REQUIRED TASK: Copy the data verbatim, starting with the line that contains "pose: elev=210.0 azim=79.1" and continuing through the line that contains "Dot at: (266, 208)", both included.

DATA ROWS:
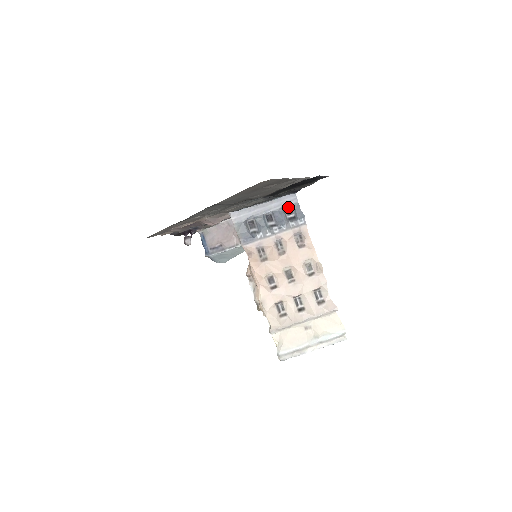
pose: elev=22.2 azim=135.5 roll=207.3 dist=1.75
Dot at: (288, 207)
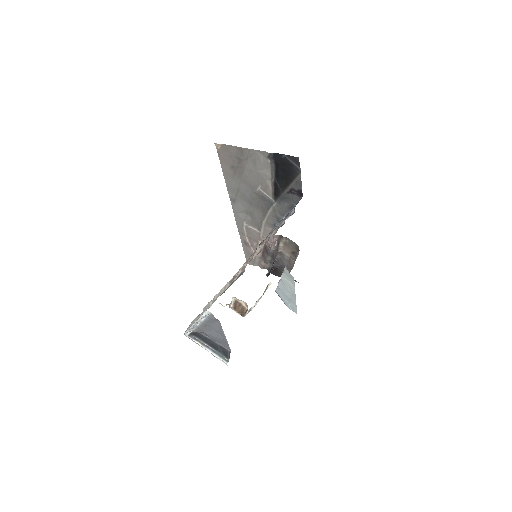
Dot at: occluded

---

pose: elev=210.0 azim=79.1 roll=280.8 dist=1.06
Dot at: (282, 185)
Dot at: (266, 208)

WRITTEN ANSWER:
pose: elev=210.0 azim=79.1 roll=280.8 dist=1.06
Dot at: (282, 185)
Dot at: (266, 208)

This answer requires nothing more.